Let's assume that we somehow know whether a tenure candidate is a good or bad reviewer. Should it be a factor in employment decisions? I say no: if an individual excels at research and teaching but is a lousy reviewer, I think they should get tenure and/or be promoted based on the fact that they are doing well at the most important aspects of their job.

Being a reviewer shows a commitment to professional service and is also an indication of how well respected and visible someone is in their field. Visibility and respect are important at all career stages, but can be particularly important in promotion to professor at a research university. Even so, there are other indicators of this.

But let's say we still want to know if someone is a good or bad reviewer. One possible indirect indicator of reviewer quality might be the number of reviews someone is asked to do. Those who are lousy reviewers may not get asked to do m/any reviews, and this fact may show up in the numbers, although there are other explanations for minimal reviewing activity.

Can reviewing activity over time be an indicator? Not necessarily. For example, if someone's CV shows that they used to do a lot of reviews and now do not, there are several possible explanations:

- They did such bad or late reviews, or never returned promised reviews, that editors stopped inviting them.

- The topics in which they are most expert used to be well represented in the literature, but now are not.

- Their field of research got more crowded with time, so there is a larger pool of possible reviewers.

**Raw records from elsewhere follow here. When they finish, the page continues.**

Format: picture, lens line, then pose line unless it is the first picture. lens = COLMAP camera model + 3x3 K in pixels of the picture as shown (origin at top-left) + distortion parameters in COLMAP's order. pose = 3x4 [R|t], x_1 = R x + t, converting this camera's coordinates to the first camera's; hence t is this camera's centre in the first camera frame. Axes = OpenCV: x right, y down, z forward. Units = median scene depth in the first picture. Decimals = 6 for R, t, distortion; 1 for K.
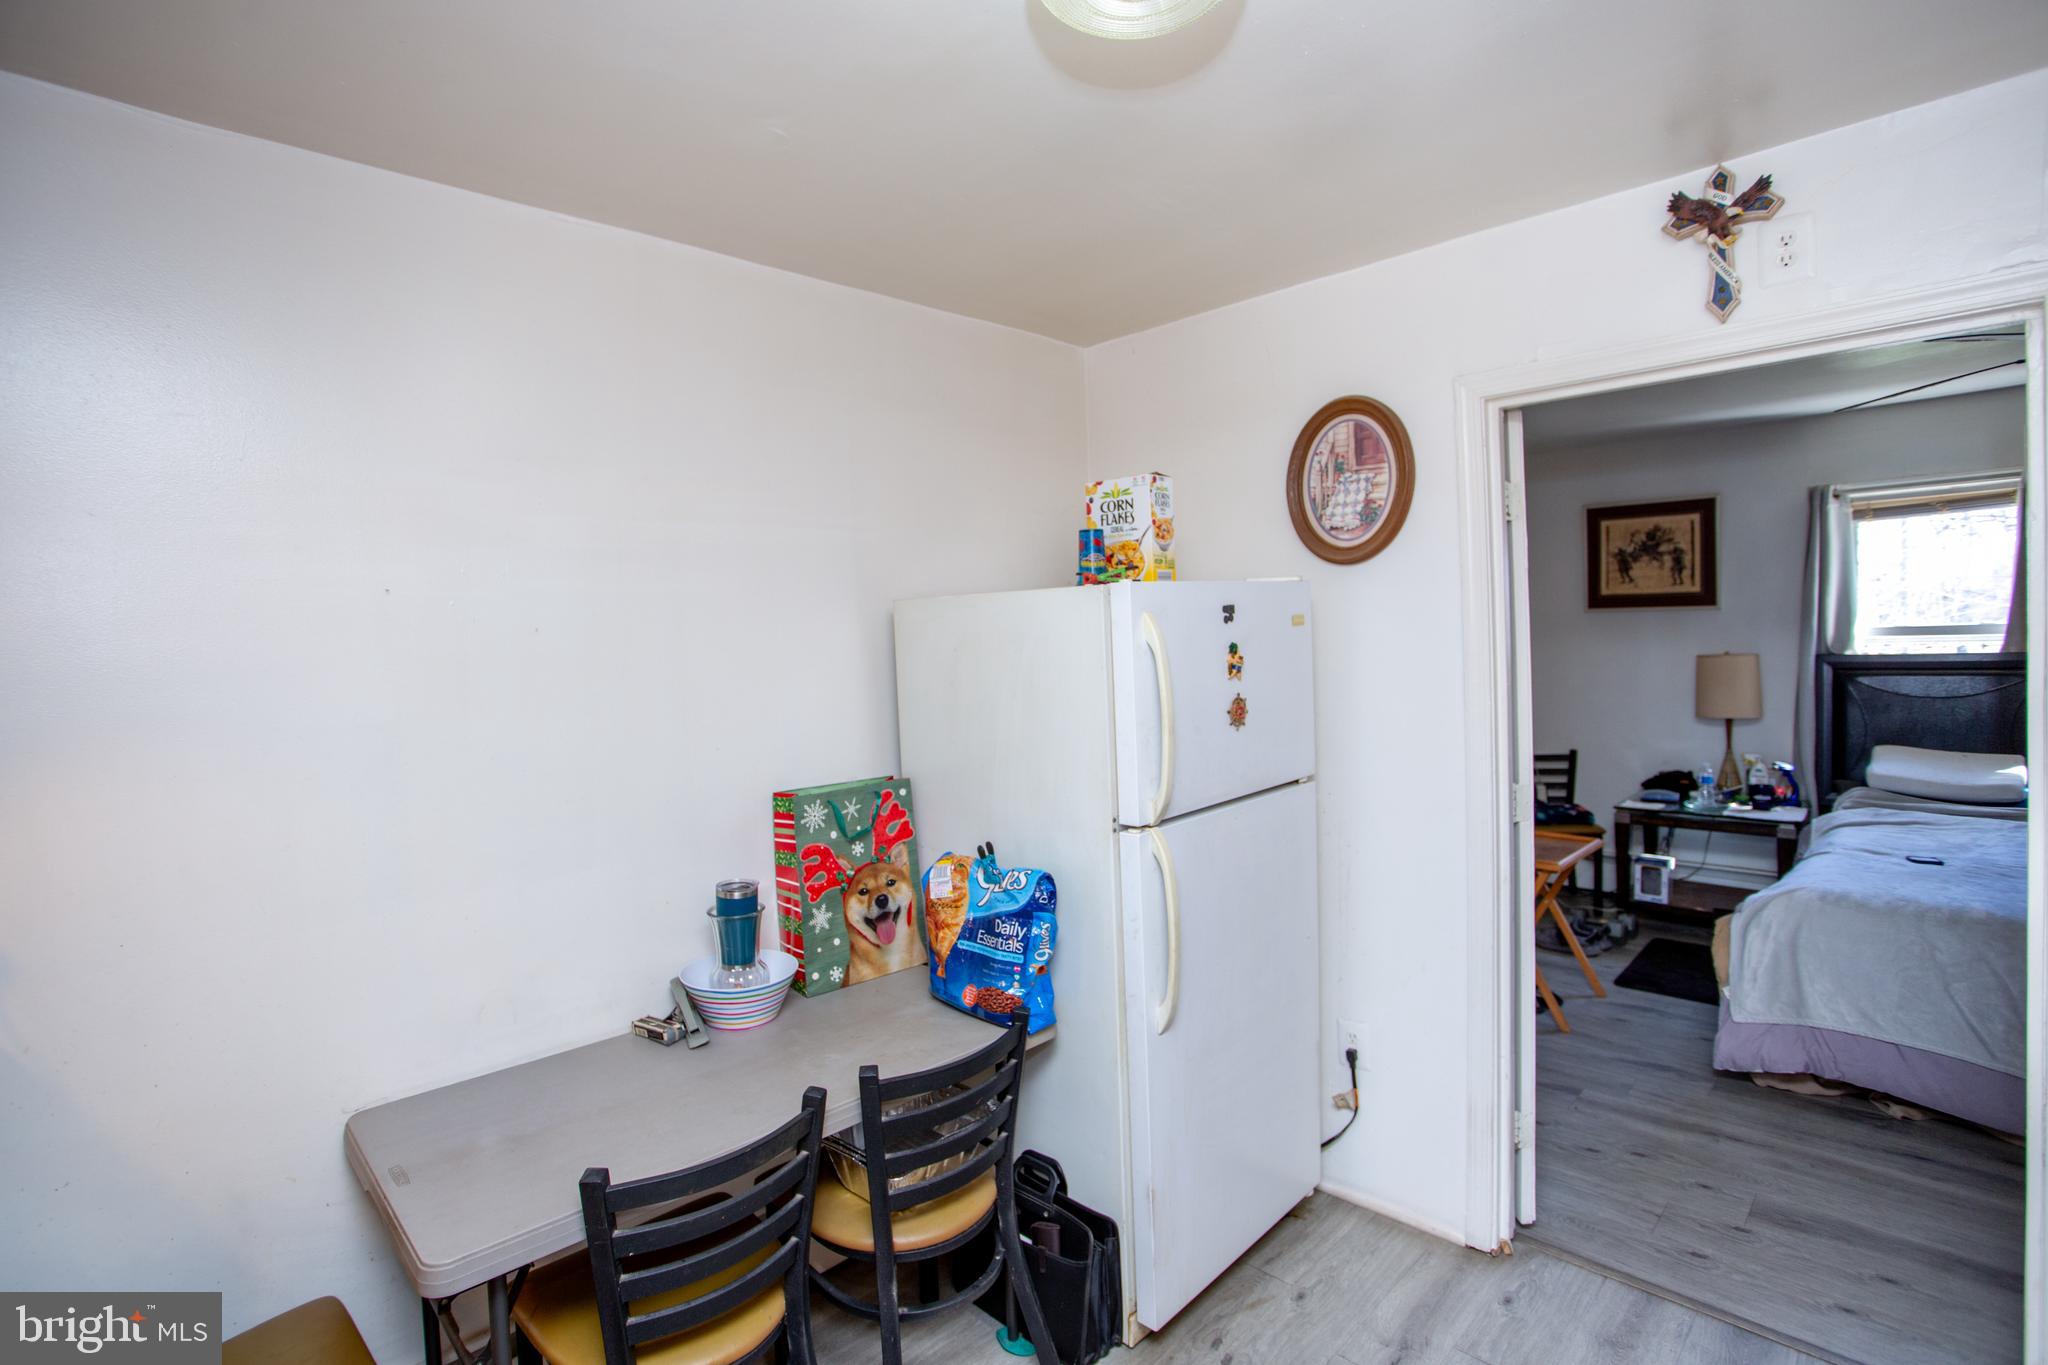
lens RADIAL K [[993.3, 0, 1016.0], [0, 993.3, 676.3], [0, 0, 1]] dist [-0.072871, 0.029551]
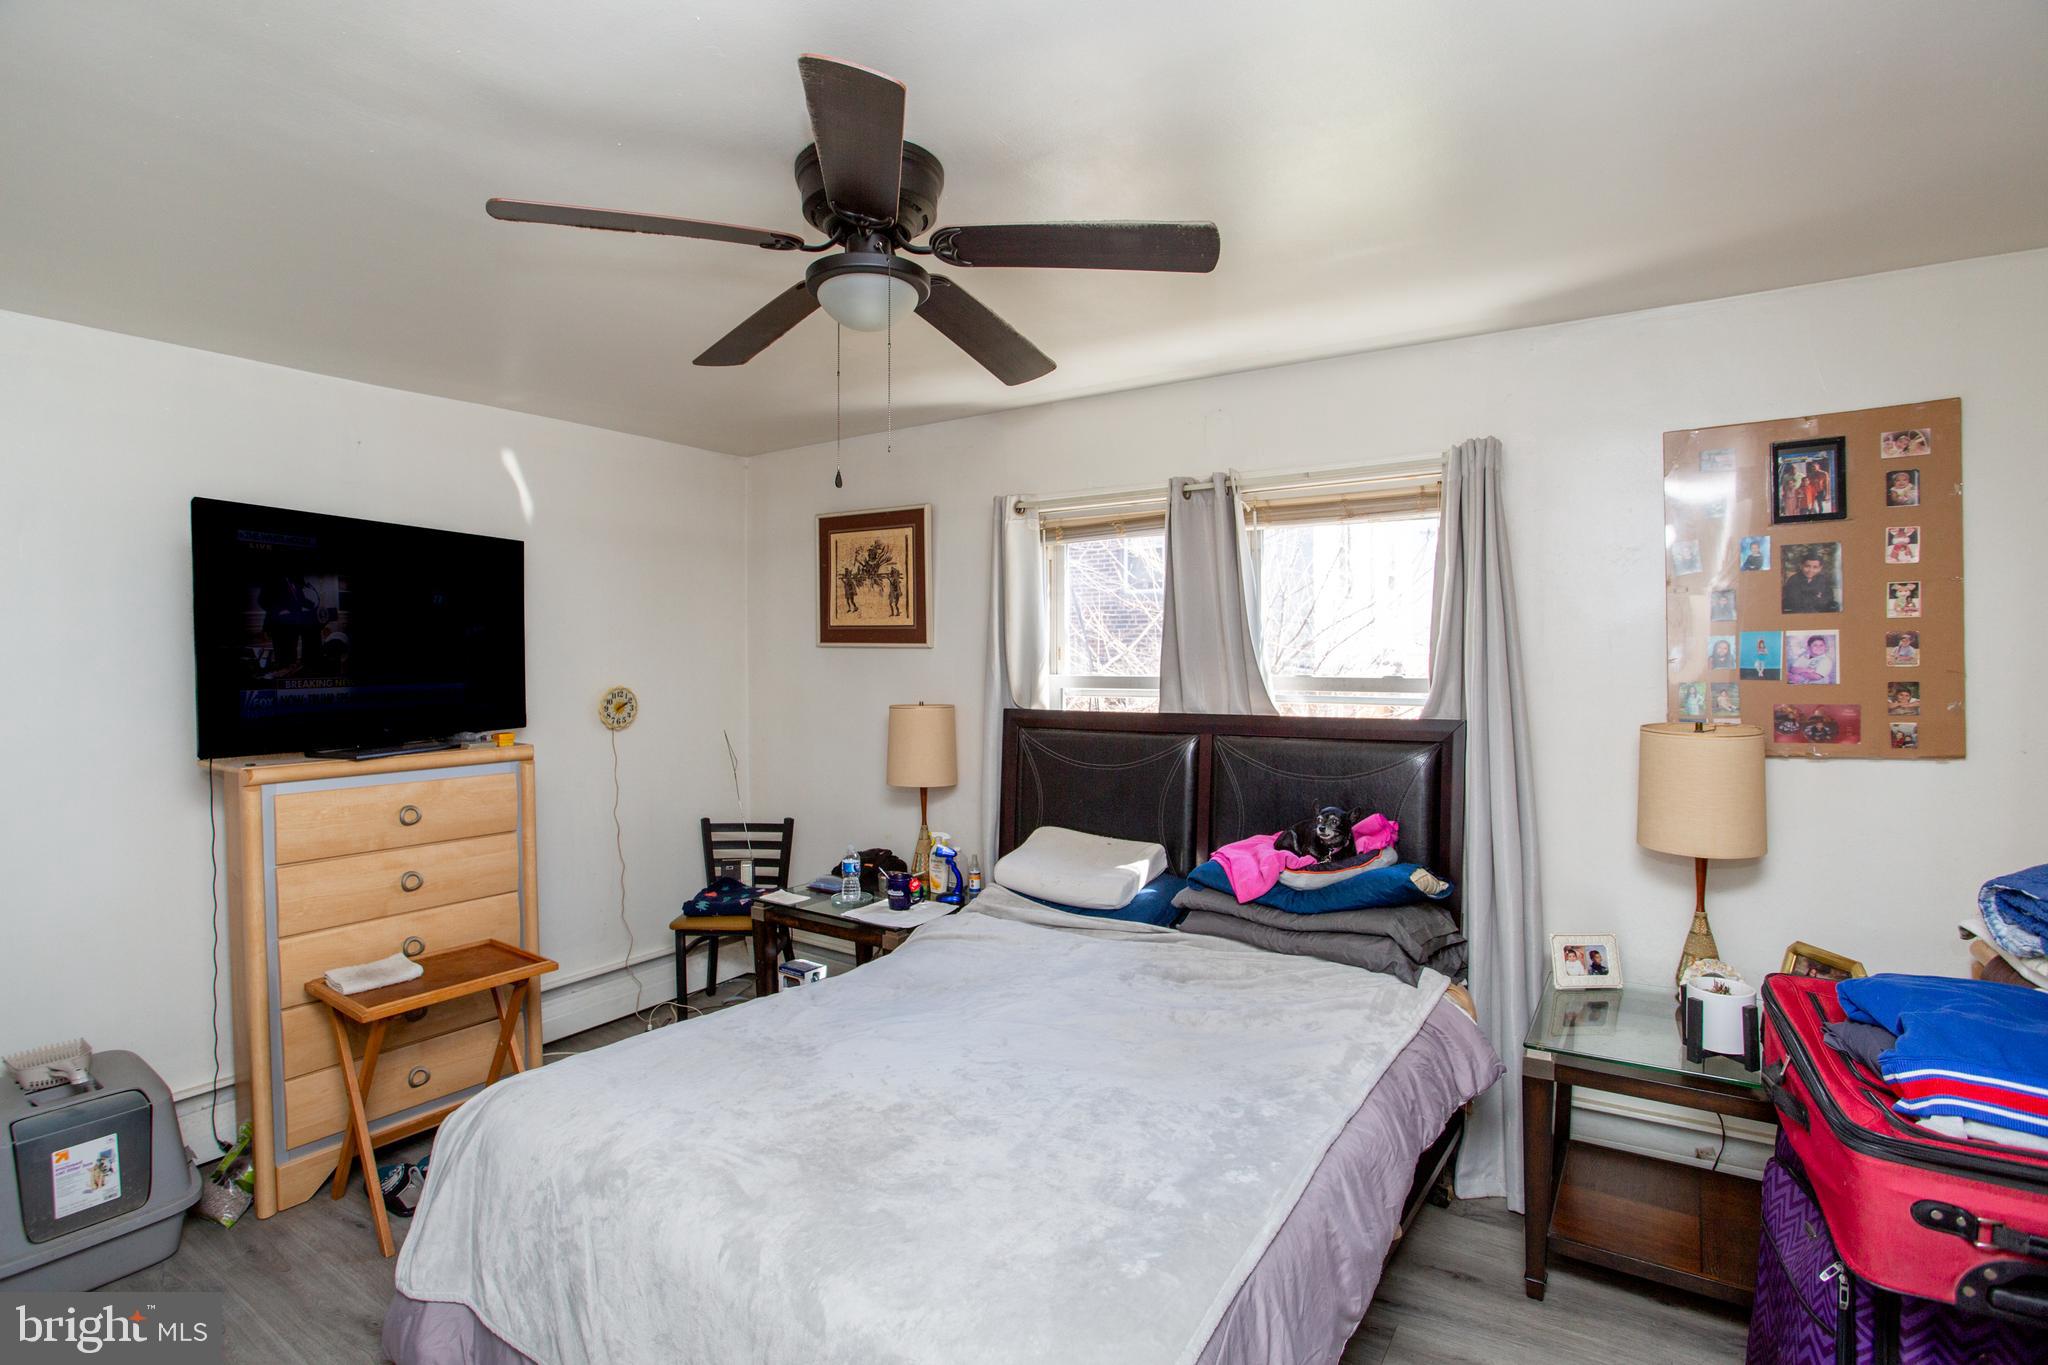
lens RADIAL K [[993.3, 0, 1016.0], [0, 993.3, 676.3], [0, 0, 1]] dist [-0.072871, 0.029551]
pose [[0.981192, 0.028683, 0.190889, 0.627395], [-0.025037, 0.999456, -0.021487, -0.029249], [-0.191401, 0.016304, 0.981376, 0.171814]]
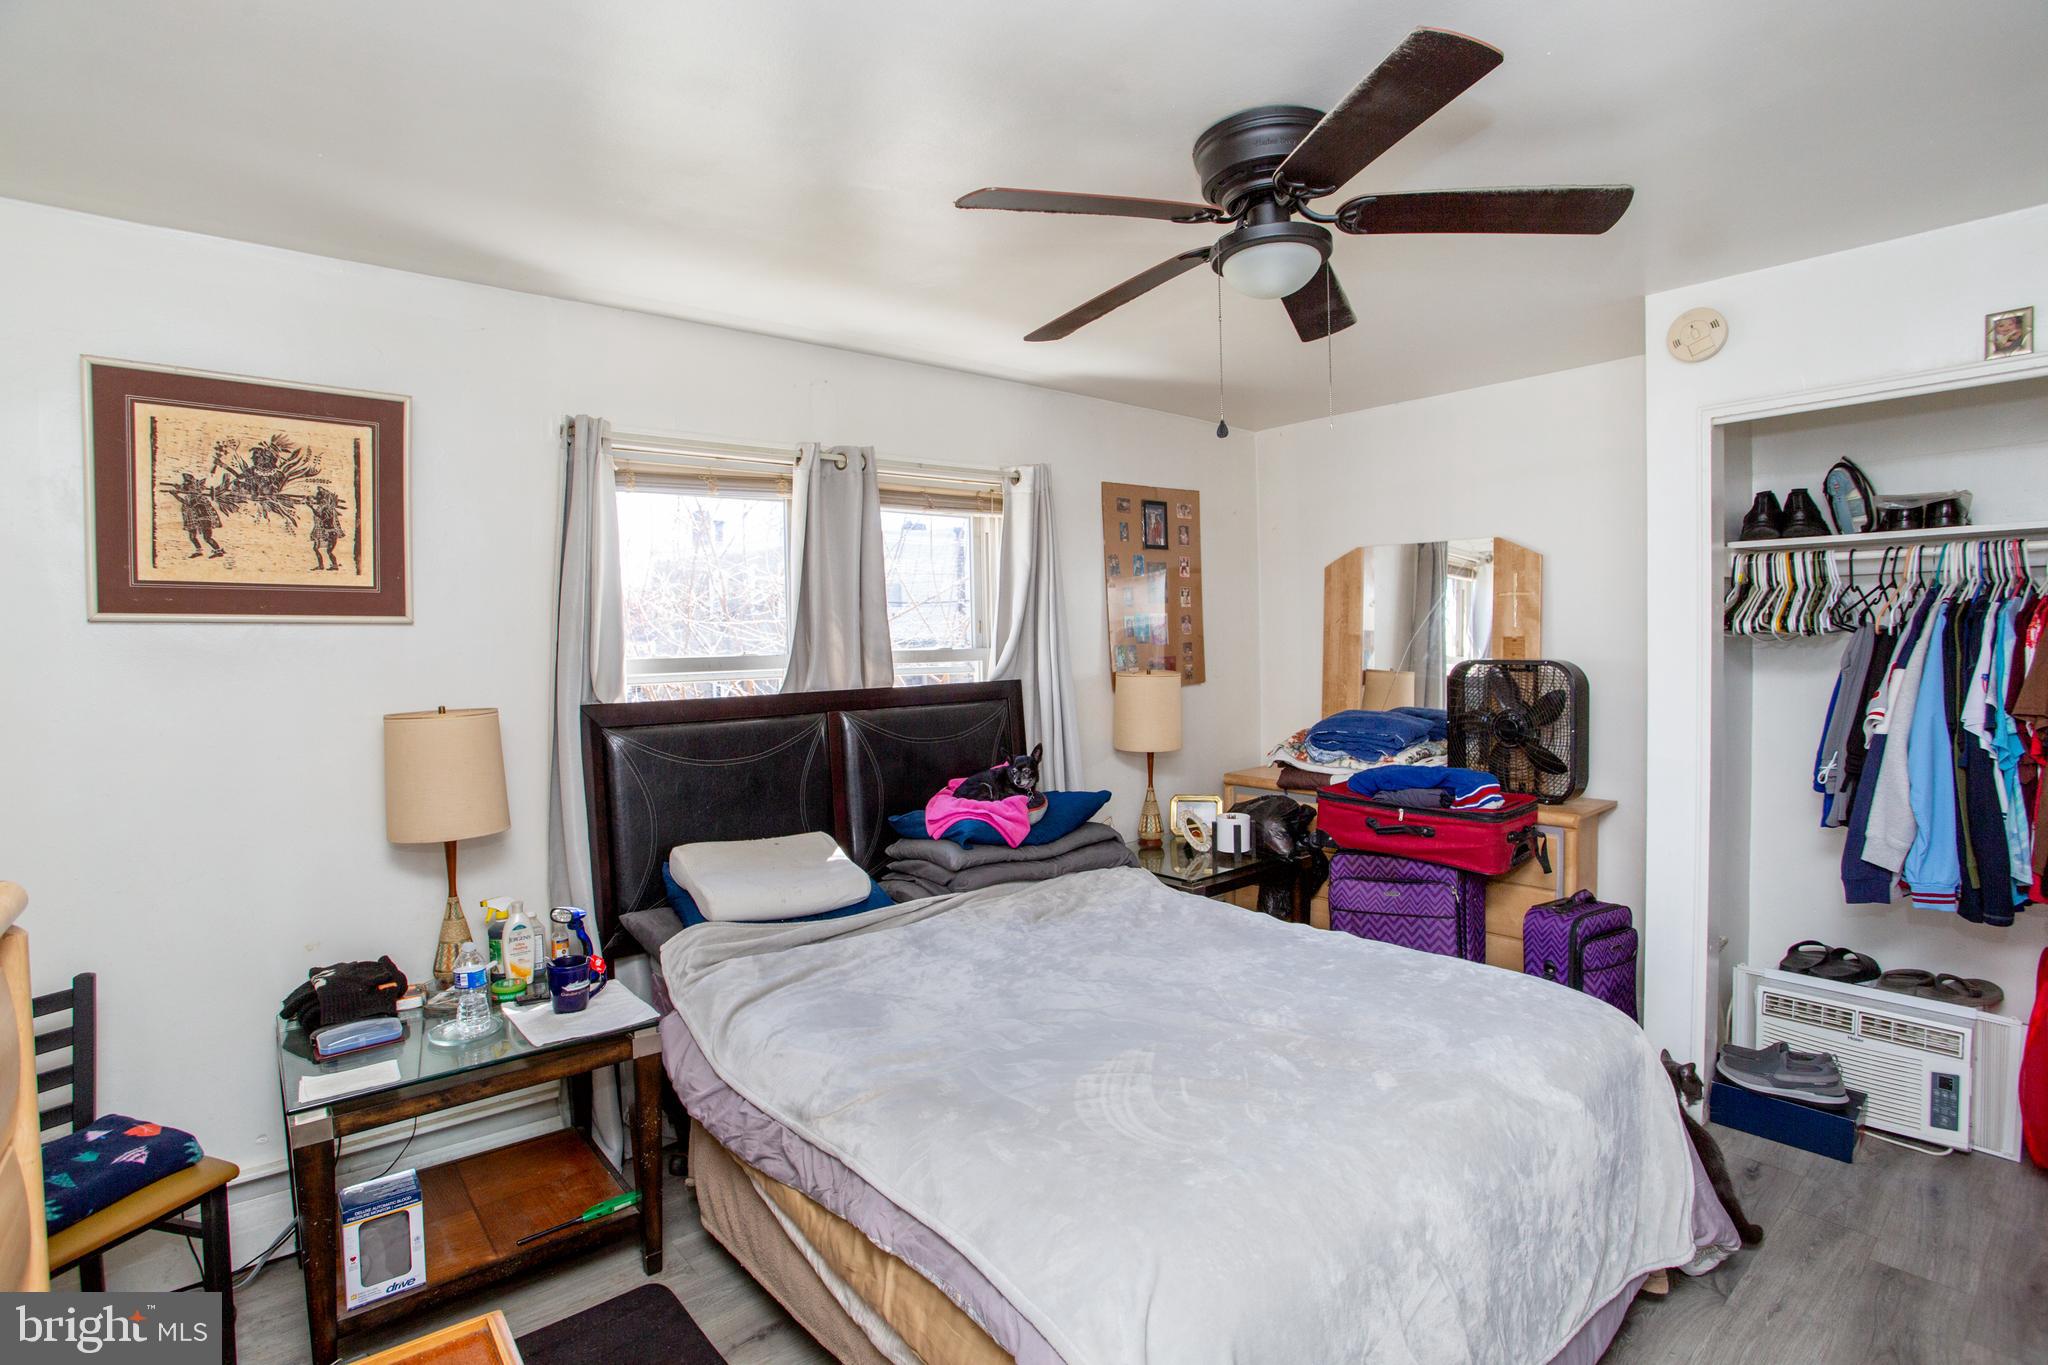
lens RADIAL K [[993.3, 0, 1016.0], [0, 993.3, 676.3], [0, 0, 1]] dist [-0.072871, 0.029551]
pose [[0.096804, -0.004568, 0.995293, 0.245058], [0.051607, 0.998667, -0.000436, -0.024514], [-0.993965, 0.051406, 0.096911, 0.618057]]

- They got too busy with other things and stopped accepting most requests to review.

It may be impossible to tell which of these, if any, is the relevant explanation, so I would hesitate to make inferences from a CV or other document that records a decrease in reviewing activity over time.

Bad reviewers and review-shirkers are annoying, especially since they rely on the reviewing work of others to get their own papers published, but I don't think there should be any major overt punishment of bad reviewers. Although it may seem that review-shirkers are getting away with something, they are losing the opportunity to play a role in the peer review process, to be a constructive influence in their field, and to be respected by editors and others for their reviewing wisdom and efforts. That's their loss, and an appropriate consequence for being a bad reviewer.